Correspondence from George MacNie Cowie to Aleister Crowley

 

     

 

14 Glenisla Gardens, Edinburgh.

 

 

[Undated: circa 1914?]

 

 

Dear (and Diabolical) Care Frater

 

Well! Of all the muck! The American editor is not deterred by silly fear of the laws of libel if he can provide something 'spicy' and I don't suppose we'll get anything so hot in this country. All the same I suppose we must in the nature of things expect filth of this kind when the baser kind of penny weekly gets hold of Liber Legis and so forth. It has seemed to me for long to be all in the days work.

     

Apart from that the article was rather a treat. Dear God! what a feast the lunatic has provided. What a pity I cannot come up to London and see the lovely aristocrat-esses derobing publicly and wallowing in Perdurabo's gore in the infernal orgies.

     

I will certainly and preserve and return that rare and refreshing specimen but would like to show it to a friend who is out of town till Monday, as a fair warning of what friendship with me may involve. Then it should be carefully mounted and framed and put amongst our archives.

     

By the way I'm in for rather a tough time. Today's experience on the paper showed that I must be on the spot quite early in the mornings.
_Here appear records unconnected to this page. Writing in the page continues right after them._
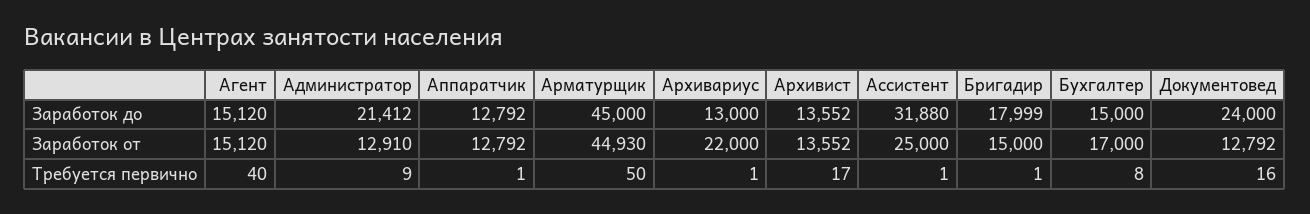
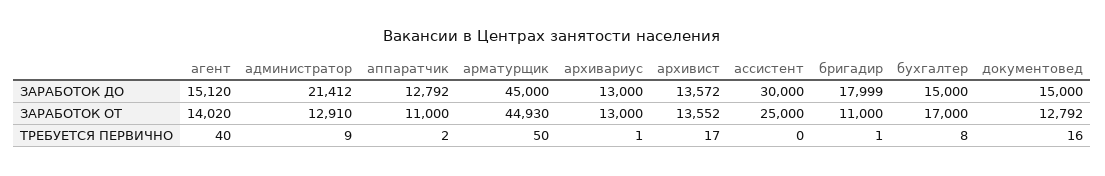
Архивист, Заработок до: 13552 -> 13572
Ассистент, Заработок до: 31880 -> 30000
Документовед, Заработок до: 24000 -> 15000
Агент, Заработок от: 15120 -> 14020
Аппаратчик, Заработок от: 12792 -> 11000
Архивариус, Заработок от: 22000 -> 13000
Бригадир, Заработок от: 15000 -> 11000
Аппаратчик, Требуется первично: 1 -> 2
Ассистент, Требуется первично: 1 -> 0

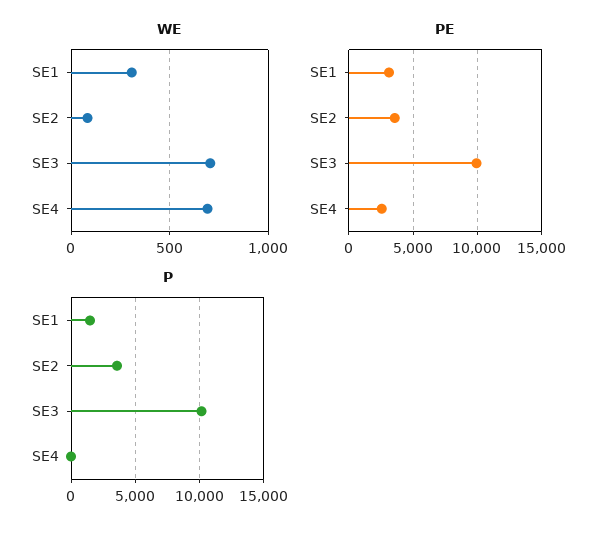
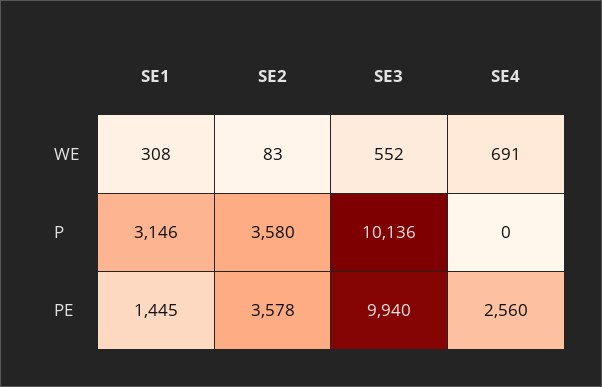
WE, SE3: 700 -> 552
PE, SE1: 3000 -> 1445
P, SE1: 1500 -> 3146

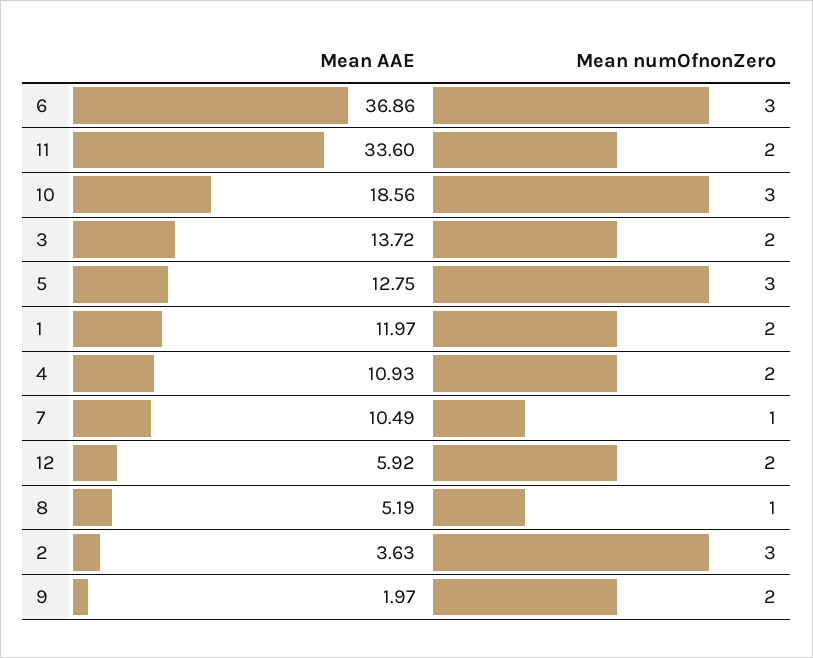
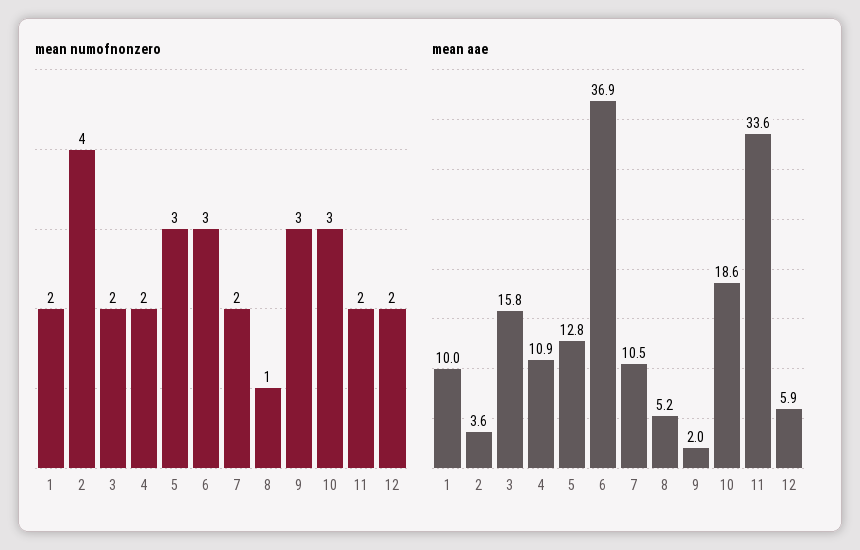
Mean AAE, 3: 13.72 -> 15.8
Mean AAE, 1: 11.97 -> 10
Mean numOfnonZero, 7: 1 -> 2
Mean numOfnonZero, 2: 3 -> 4
Mean numOfnonZero, 9: 2 -> 3

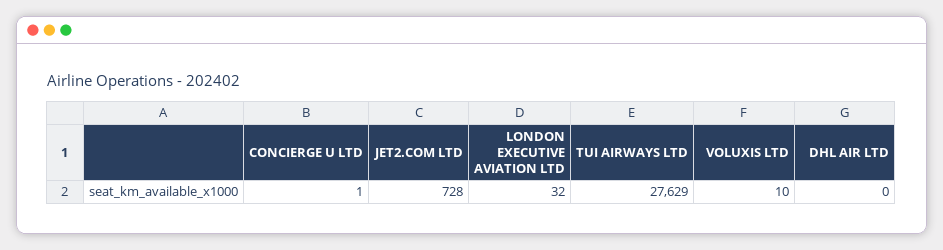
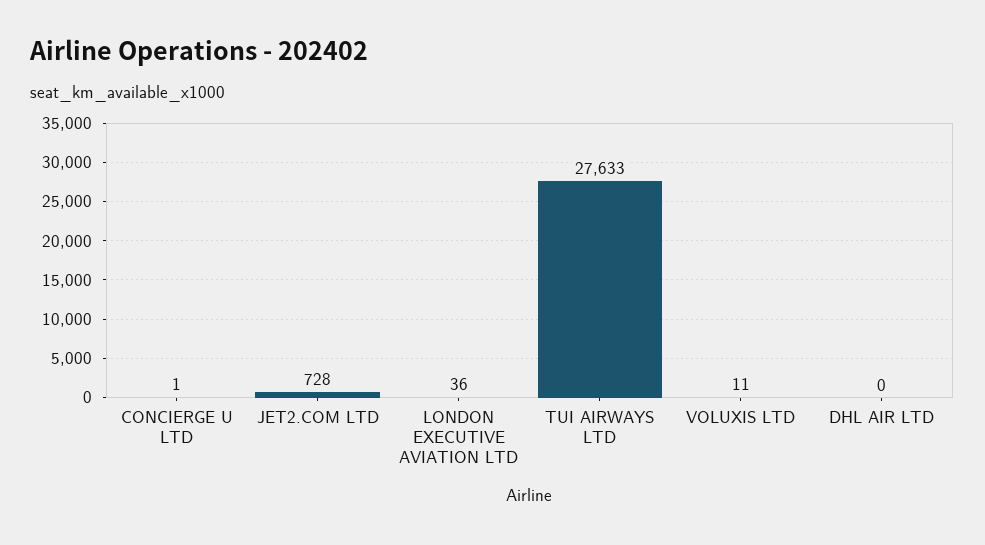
LONDON EXECUTIVE AVIATION LTD: 32 -> 36
TUI AIRWAYS LTD: 27629 -> 27633
VOLUXIS LTD: 10 -> 11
It was the not needing to be in till 9.30 or 10 that made regular meditation practice possible to me, and this is rather a blow. I shall have to rearrange my methods somehow, it doesn't seem possible to rise any earlier that at present, and it rather puzzles me why I cannot with advancing years do with less sleep.

     

Of course I quite understand the necessity for keeping the mind bent on the one direction all the time apart from the stated periods of formal meditation. I managed it pretty well so long as I was not at business, and now it's all broken up. At the same time it shows fair control, that at this time I can shut ordinary thought quite out of my mind for stated periods.